Saturday, February 24, 2018

An Official Ban No Longer Means the Same Thing in the Internet Age: Chechnya and the Deportation Anniversary



Paul Goble

            Staunton, February 23 – Today, Chechens and their supporters in Daghestan, Ingushetia, the Netherlands, Germany, Austria, Norway, Sweden, Finland, Georgia, Turkey and the United States organized memorial services to honor the memory of the Chechens Stalin deported from their homeland 74 years ago on this date (kavkazr.com/a/29058225.html).

            In fact, it would appear, they did so everywhere there are Chechens except for one place: Chechnya itself where Ramzan Kadyrov denounced Stalin but blocked public commemorations lest they interfere with a Russian military holiday and said Chechens should look forward not backward (kavpolit.com/articles/kadyrov_chechenskij_narod_nikogda_ne_zabudet_stali-37540/).

            But as the Kavkaz Uzel news agency reported, “the residents of Chechnya are remembering the victims of the deportation despite the prohibition by the authorities,” something that has been the case since 2011 and yet another way in which the Internet is changing the meaning of any such official bans (kavkaz-uzel.eu/articles/316945/).
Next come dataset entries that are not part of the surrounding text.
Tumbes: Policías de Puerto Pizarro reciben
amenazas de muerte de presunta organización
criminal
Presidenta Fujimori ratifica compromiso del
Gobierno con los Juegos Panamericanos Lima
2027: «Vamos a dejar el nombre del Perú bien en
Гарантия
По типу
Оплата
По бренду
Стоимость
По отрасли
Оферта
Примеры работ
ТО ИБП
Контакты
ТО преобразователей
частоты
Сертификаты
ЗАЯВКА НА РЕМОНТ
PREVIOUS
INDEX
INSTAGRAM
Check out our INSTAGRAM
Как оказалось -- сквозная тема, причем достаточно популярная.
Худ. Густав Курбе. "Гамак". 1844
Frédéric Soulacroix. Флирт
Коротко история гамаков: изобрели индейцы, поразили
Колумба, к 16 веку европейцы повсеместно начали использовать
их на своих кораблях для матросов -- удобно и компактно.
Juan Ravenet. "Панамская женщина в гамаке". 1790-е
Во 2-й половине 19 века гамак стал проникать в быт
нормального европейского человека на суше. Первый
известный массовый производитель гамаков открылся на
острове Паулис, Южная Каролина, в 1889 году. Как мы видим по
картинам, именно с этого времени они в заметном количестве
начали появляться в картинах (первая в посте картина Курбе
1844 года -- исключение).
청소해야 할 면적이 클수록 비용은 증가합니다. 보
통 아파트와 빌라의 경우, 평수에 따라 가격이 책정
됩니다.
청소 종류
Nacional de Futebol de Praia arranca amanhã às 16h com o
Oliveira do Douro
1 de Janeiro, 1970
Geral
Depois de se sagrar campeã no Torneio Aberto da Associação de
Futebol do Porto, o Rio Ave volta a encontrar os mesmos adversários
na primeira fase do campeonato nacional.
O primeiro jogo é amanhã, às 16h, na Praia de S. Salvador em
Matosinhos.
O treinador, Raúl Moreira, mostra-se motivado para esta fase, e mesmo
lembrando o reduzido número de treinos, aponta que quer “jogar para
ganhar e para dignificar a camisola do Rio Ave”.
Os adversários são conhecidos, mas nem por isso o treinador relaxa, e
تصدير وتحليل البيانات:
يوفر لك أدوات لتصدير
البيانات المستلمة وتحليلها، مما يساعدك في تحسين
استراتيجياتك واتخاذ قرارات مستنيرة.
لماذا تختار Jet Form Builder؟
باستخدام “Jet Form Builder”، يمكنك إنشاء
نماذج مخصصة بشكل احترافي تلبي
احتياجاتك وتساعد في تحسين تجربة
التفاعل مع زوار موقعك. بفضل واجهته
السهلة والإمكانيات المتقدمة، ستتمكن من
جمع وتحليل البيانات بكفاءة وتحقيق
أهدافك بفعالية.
                Not being allowed to organize any public activities on the deportations, the news agency says, Chechens “nonetheless are discussing this date on social networks and messengers.”  Yesterday, on the WhatsApp messenger network, an appeal appeared calling on people to leave the doors of their homes open on February 23, a traditional sign of mourning among Chechens.

            Others posted pictures, reminiscences, and photographs about the 1944 events, a not so implicit protest against the fact that the Kadyrov regime not only banned meetings but did not provide much coverage on its television station.  On the 10:00 pm news, for instance, it devoted most of its coverage to the Russian Day of the Defenders of the Fatherland.
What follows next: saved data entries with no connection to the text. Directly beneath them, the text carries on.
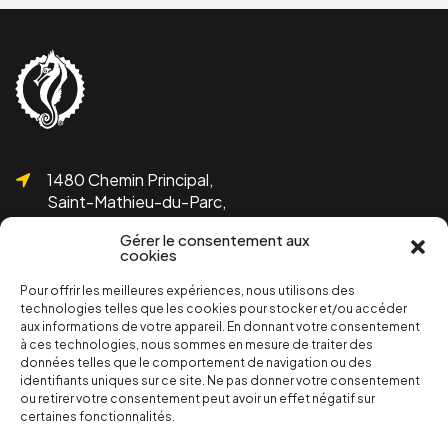
1480 Chemin Principal,
Saint-Mathieu-du-Parc,
QC G0X 1N0
Gérer le consentement aux
cookies
Pour offrir les meilleures expériences, nous utilisons des
technologies telles que les cookies pour stocker et/ou accéder
aux informations de votre appareil. En donnant votre consentement
1 819-532-1755
à ces technologies, nous sommes en mesure de traiter des
info@bicolline.org
données telles que le comportement de navigation ou des
identifiants uniques sur ce site. Ne pas donner votre consentement
ou retirer votre consentement peut avoir un effet négatif sur
certaines fonctionnalités.
Abonnez-vous à l'infolettre de Bicolline!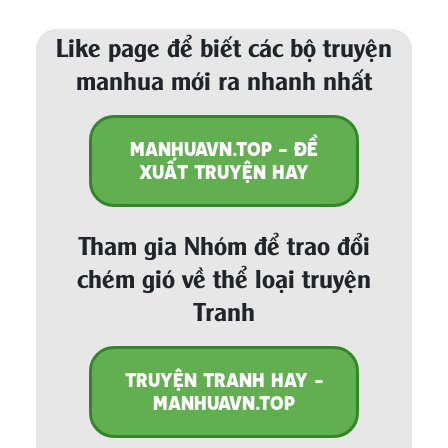
Like page để biết các bộ truyện
manhua mới ra nhanh nhất
MANHUAVN.TOP - ĐỀ
XUẤT TRUYỆN HAY
Tham gia Nhóm để trao đổi
chém gió về thể loại truyện
Tranh
TRUYỆN TRANH HAY -
MANHUAVN.TOP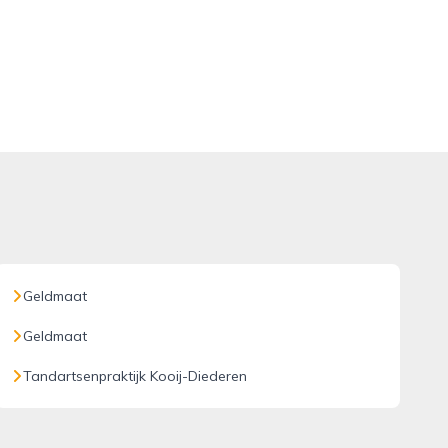
Geldmaat
Geldmaat
Tandartsenpraktijk Kooij-Diederen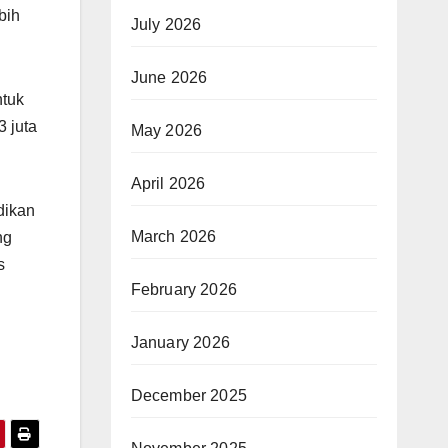
bih
July 2026
June 2026
ntuk
 juta
May 2026
April 2026
dikan
March 2026
ng
s
February 2026
January 2026
December 2025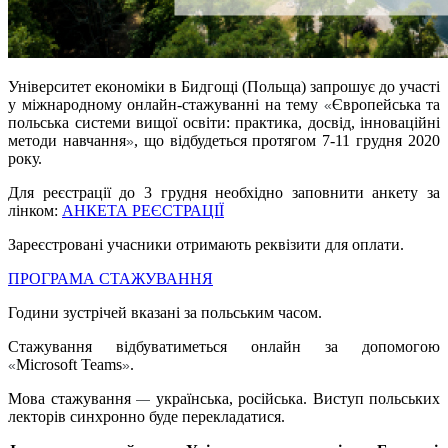
Університет економіки в Бидгощі (Польща) запрошує до участі
у міжнародному онлайн-стажуванні
на тему
Європейська та
«
польська системи вищої освіти: практика, досвід, інноваційні
методи навчання
, що відбудеться протягом 7-11
грудня 2020
»
року.
Для реєстрації до 3 грудня необхідно заповнити анкету за
лінком:
АНКЕТА РЕЄСТРАЦІЇ
Зареєстровані учасники отримають реквізити для оплати.
ПРОГРАМА СТАЖУВАННЯ
Години зустрічей вказані за польським часом.
Стажування відбуватиметься онлайн за допомогою
Microsoft
Teams
.
«
»
Мова стажування
українська, російська. Виступ польських
—
лекторів синхронно буде перекладатися.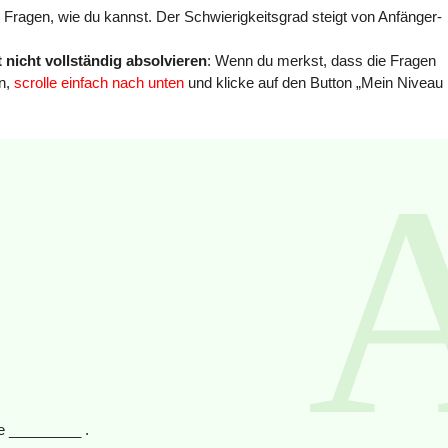
 Fragen, wie du kannst. Der Schwierigkeitsgrad steigt von Anfänger-
 nicht vollständig absolvieren
: Wenn du merkst, dass die Fragen
en,
scrolle einfach nach unten
und klicke auf den Button „Mein Niveau
 _________ .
            When the station finally mentioned the deportation, it was only in the context of the notion that “although the Chechens were exiled, the best sons of the people continued to fight on the fronts of the Great Fatherland War,” one anonymous source of the Kavkaz Uzel news service said.

                Many Chechens indicated they had seen the appeal to keep their doors open on February 23, but some said few would do so because the regime would certainly view that as an act of civil disobedience and what it what do to those who engaged in such actions could only be imagined given what it did to Ruslan Kutayev who was jailed for talking about the deportation and complaining about Kadyrov’s shift of the memorial day in 2014 to May 10.
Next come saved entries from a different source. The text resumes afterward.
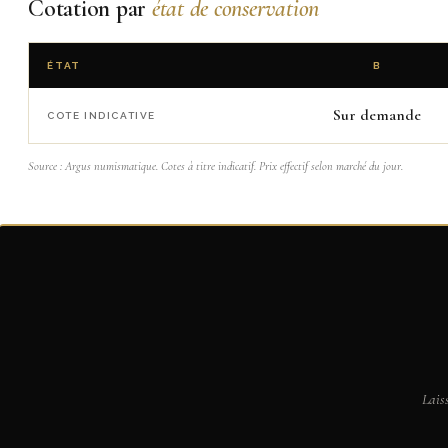
Cotation par
état de conservation
ÉTAT
B
Sur demande
COTE INDICATIVE
Source : Argus numismatique. Cotes à titre indicatif. Prix effectif selon marché du jour.
Lais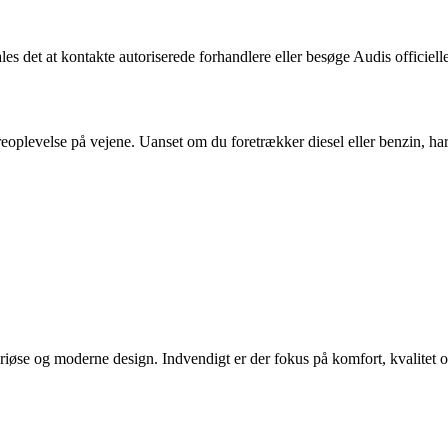
es det at kontakte autoriserede forhandlere eller besøge Audis officie
plevelse på vejene. Uanset om du foretrækker diesel eller benzin, har
se og moderne design. Indvendigt er der fokus på komfort, kvalitet og 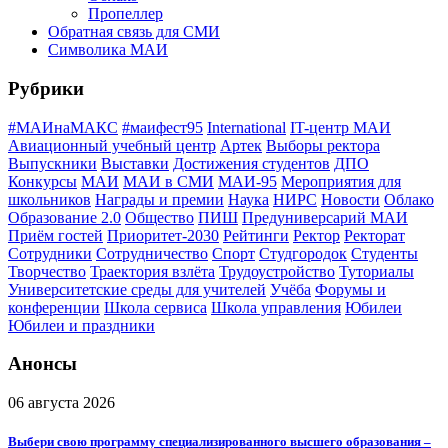
Пропеллер
Обратная связь для СМИ
Символика МАИ
Рубрики
#МАИнаМАКС
#маифест95
International
IT-центр МАИ
Авиационный учебный центр
Артек
Выборы ректора
Выпускники
Выставки
Достижения студентов
ДПО
Конкурсы
МАИ
МАИ в СМИ
МАИ-95
Мероприятия для
школьников
Награды и премии
Наука
НИРС
Новости
Облако
Образование 2.0
Общество
ПИШ
Предуниверсарий МАИ
Приём гостей
Приоритет-2030
Рейтинги
Ректор
Ректорат
Сотрудники
Сотрудничество
Спорт
Студгородок
Студенты
Творчество
Траектория взлёта
Трудоустройство
Туториалы
Университетские среды для учителей
Учёба
Форумы и
конференции
Школа сервиса
Школа управления
Юбилеи
Юбилеи и праздники
Анонсы
06 августа 2026
Выбери свою программу специализированного высшего образования –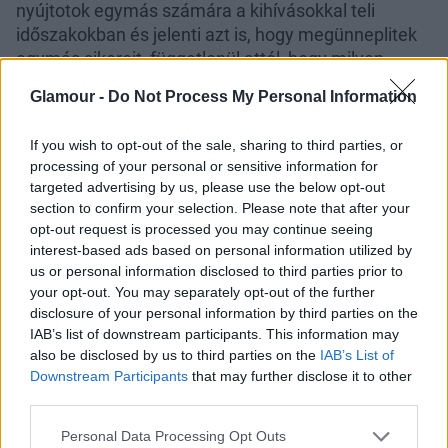
nyújtotok egymás számára a kihívásokkal teli
időszakokban és jelenti azt is, hogy megünneplitek
egymás sikereit, függetlenül attól, hogy milyen
nagyok vagy kicsik is az elért eredmények. A
Glamour -
Do Not Process My Personal Information
személyes kapcsolatokban, így egy barátságban, az
érzelmi támogatás megjelenik abban, hogy
If you wish to opt-out of the sale, sharing to third parties, or
vigasztalóan jelen vagyunk a nehézségek idején,
processing of your personal or sensitive information for
szurkolunk egymásnak és megbízható, bátorító
targeted advertising by us, please use the below opt-out
erőként vagyunk jelen. A munkahelyen az érzelmi
section to confirm your selection. Please note that after your
támogatás pedig olyan pozitív környezetet teremt,
opt-out request is processed you may continue seeing
amelyben a munkatársak felemelik egymást a
interest-based ads based on personal information utilized by
us or personal information disclosed to third parties prior to
kihívásokkal való szembenézés során és a sikerek
your opt-out. You may separately opt-out of the further
elérésekor egyaránt.
disclosure of your personal information by third parties on the
IAB’s list of downstream participants. This information may
also be disclosed by us to third parties on the
IAB’s List of
Downstream Participants
that may further disclose it to other
third parties.
Please note that this website/app uses one or more Google
Personal Data Processing Opt Outs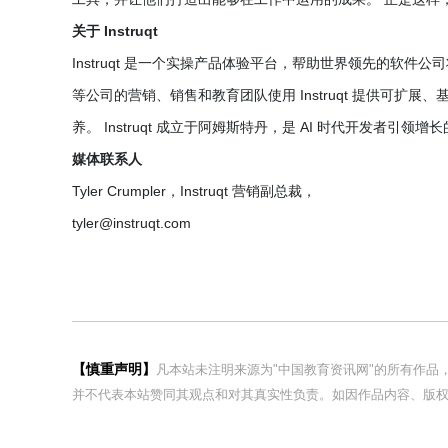
关于 Instruqt
Instruqt 是一个实操产品体验平台，帮助世界领先的软件公司将复杂
等公司的营销、销售和教育团队使用 Instruqt 提供可
养。 Instruqt 成立于阿姆斯特丹，是 AI 时代开发者引领增长
媒体联系人
Tyler Crumpler，Instruqt 营销副总裁，
tyler@instruqt.com
【慎重声明】
凡本站未注明来源为"中国教育资讯网"的所有作
并不代表本站赞同其观点和对其真实性负责。如因作品内容、版权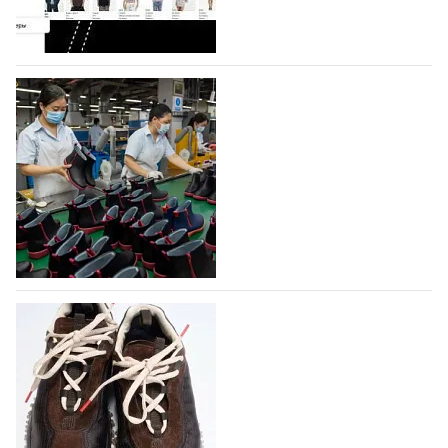
профессиональной обувной компанией,
объединяющей разработку, производство и…
07.08.2026
593
На платформе Lamoda - новый раздел и
условия продвижения локальных
дизайнерских марок
Российский маркетплейс Lamoda решил обновить
раздел для продажи продукции локальных
дизайнерских марок одежды, обуви и аксессуаров.
Бренды также получат маркетинговую…
06.08.2026
776
Объем мирового производства обуви в
2025 году практически не увеличился
В 2025 году мировое производство обуви
практически не изменилось, зафиксировав
незначительный рост на 0,1% до 24,6 млрд пар, -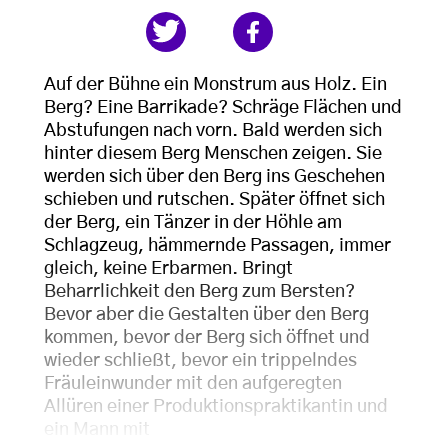
Auf der Bühne ein Monstrum aus Holz. Ein
Berg? Eine Barrikade? Schräge Flächen und
Abstufungen nach vorn. Bald werden sich
hinter diesem Berg Menschen zeigen. Sie
werden sich über den Berg ins Geschehen
schieben und rutschen. Später öffnet sich
der Berg, ein Tänzer in der Höhle am
Schlagzeug, hämmernde Passagen, immer
gleich, keine Erbarmen. Bringt
Beharrlichkeit den Berg zum Bersten?
Bevor aber die Gestalten über den Berg
kommen, bevor der Berg sich öffnet und
wieder schließt, bevor ein trippelndes
Fräuleinwunder mit den aufgeregten
Allüren einer Produktionspraktikantin und
ein Mann mit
            Those who will avoid taking that risk, however, Chechens said, are likely to distribute food to their poorer family members and friends, another traditional Chechen action of remembrance.  But as for Kutayev, he apparently will avoid doing even that lest he be sent back to prison from which he was released only in December.

            But perhaps the most important way that Chechens are using social media to remember that which officials would prefer they forget is to share their memories.  One Chechen shared the following memory of the dark day when Chechen women, children and old men were loaded on train cars for dispatch to Central Asia.

            He said he had heard from witnesses the following story: “When a large group of Chechens were brought to the railroad station and were begun to be loaded into box cars, the women and children began to shout and cry. And then one of the old men shouted to them: ‘People,’ he said, ‘Be calm!’ They cannot take us anywhere where the All High won’t be.”

            After that, he said, “the noise and cries ceased.”